In the data below, copy out word for word the lines that begin with the one containing "bariátricos." and end with the one containing "ortopédicos, porém os mais usados são os de", including both of those lines.

-- Records supplied follows --

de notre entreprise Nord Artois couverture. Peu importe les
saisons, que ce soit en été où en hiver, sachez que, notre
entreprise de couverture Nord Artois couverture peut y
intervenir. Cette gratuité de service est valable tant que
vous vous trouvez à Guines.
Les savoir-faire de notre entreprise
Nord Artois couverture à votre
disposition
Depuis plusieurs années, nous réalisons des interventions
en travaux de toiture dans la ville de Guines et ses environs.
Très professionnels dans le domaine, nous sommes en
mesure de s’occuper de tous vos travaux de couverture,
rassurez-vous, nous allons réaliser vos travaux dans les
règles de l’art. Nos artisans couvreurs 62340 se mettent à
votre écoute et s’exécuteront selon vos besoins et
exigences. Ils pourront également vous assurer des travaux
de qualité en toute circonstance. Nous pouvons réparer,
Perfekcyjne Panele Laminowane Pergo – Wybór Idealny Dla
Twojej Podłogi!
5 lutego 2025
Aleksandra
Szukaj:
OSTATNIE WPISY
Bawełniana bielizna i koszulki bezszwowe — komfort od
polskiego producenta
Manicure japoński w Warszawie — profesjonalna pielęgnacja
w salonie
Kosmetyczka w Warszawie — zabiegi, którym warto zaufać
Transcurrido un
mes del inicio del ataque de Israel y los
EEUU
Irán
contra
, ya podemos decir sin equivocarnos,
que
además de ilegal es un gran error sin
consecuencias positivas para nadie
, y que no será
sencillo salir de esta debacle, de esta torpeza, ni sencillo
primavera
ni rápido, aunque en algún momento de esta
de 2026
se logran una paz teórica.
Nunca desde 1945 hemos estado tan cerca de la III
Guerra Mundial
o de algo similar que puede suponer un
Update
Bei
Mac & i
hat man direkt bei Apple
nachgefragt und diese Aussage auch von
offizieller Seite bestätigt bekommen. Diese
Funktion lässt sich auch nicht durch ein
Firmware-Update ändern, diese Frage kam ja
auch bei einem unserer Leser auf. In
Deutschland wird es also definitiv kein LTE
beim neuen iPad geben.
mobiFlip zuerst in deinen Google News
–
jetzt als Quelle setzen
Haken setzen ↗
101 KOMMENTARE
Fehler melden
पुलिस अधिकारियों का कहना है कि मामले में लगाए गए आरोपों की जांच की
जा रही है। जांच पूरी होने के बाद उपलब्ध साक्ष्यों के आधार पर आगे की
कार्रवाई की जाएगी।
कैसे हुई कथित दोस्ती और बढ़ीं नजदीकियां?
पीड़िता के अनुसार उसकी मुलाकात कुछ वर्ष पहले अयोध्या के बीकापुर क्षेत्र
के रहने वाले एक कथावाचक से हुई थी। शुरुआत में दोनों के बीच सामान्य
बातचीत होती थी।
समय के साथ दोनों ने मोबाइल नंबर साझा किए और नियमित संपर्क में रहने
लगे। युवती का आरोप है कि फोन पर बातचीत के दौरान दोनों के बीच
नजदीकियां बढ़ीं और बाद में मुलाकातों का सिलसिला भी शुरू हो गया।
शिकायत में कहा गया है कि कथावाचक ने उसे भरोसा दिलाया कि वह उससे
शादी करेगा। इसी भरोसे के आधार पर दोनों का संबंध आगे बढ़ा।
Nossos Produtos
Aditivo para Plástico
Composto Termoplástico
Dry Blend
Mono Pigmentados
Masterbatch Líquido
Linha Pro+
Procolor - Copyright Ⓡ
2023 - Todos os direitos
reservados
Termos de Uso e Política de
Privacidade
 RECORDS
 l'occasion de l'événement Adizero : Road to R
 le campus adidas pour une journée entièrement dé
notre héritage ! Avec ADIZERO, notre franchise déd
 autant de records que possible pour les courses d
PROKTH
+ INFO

-- Records supplied concluded --
-- Records supplied follows --

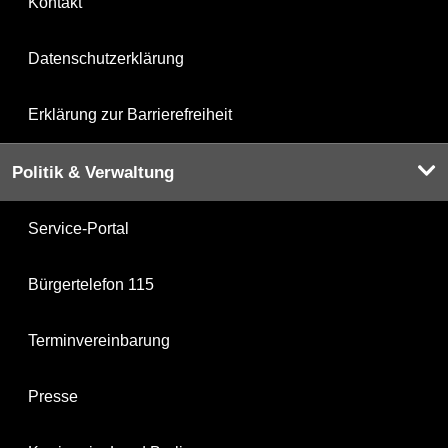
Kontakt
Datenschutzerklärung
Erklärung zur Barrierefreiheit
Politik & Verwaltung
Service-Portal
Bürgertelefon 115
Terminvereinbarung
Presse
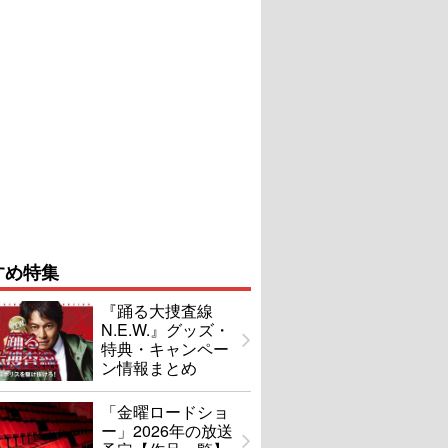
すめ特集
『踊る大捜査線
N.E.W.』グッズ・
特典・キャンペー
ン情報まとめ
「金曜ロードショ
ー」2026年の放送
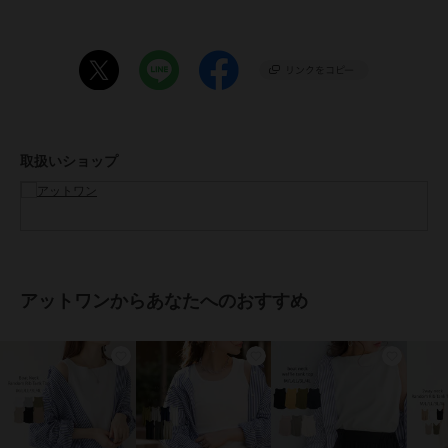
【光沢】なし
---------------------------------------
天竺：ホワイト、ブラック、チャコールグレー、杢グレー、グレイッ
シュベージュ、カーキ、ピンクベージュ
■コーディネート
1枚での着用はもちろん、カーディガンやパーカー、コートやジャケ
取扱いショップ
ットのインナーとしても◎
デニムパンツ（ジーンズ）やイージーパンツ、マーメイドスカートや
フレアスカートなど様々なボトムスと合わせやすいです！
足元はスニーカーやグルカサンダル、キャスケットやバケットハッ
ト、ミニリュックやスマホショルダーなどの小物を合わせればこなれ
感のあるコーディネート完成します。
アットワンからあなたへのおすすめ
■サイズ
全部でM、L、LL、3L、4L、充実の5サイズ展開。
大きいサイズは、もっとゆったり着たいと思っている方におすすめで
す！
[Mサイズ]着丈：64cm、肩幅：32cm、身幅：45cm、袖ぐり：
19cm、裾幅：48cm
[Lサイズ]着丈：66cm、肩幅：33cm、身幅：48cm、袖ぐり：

-- Records supplied concluded --
-- Records supplied follows --

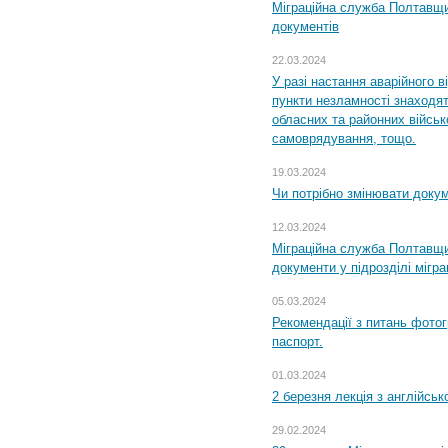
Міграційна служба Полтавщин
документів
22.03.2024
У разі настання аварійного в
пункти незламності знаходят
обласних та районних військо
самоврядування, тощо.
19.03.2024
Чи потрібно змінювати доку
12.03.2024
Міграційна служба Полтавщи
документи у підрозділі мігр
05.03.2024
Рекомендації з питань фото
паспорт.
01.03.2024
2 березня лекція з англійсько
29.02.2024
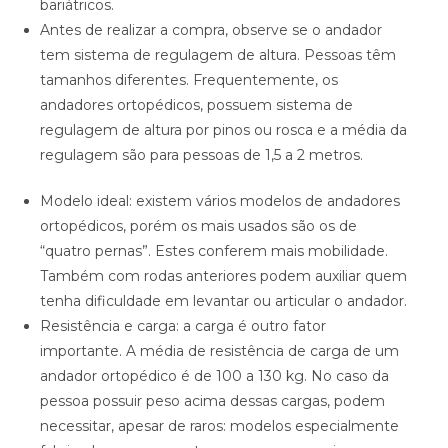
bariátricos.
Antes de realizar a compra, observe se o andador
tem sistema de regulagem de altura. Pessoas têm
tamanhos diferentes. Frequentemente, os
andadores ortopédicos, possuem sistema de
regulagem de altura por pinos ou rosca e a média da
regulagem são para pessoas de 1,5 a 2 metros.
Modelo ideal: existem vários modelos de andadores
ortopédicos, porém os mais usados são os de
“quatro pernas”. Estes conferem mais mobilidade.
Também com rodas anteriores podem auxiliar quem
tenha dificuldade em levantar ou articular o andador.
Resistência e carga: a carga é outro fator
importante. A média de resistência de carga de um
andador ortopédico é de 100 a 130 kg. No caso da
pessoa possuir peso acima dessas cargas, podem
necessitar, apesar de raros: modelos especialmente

-- Records supplied concluded --

__Response box__
bariátricos.
Antes de realizar a compra, observe se o andador
tem sistema de regulagem de altura. Pessoas têm
tamanhos diferentes. Frequentemente, os
andadores ortopédicos, possuem sistema de
regulagem de altura por pinos ou rosca e a média da
regulagem são para pessoas de 1,5 a 2 metros.
Modelo ideal: existem vários modelos de andadores
ortopédicos, porém os mais usados são os de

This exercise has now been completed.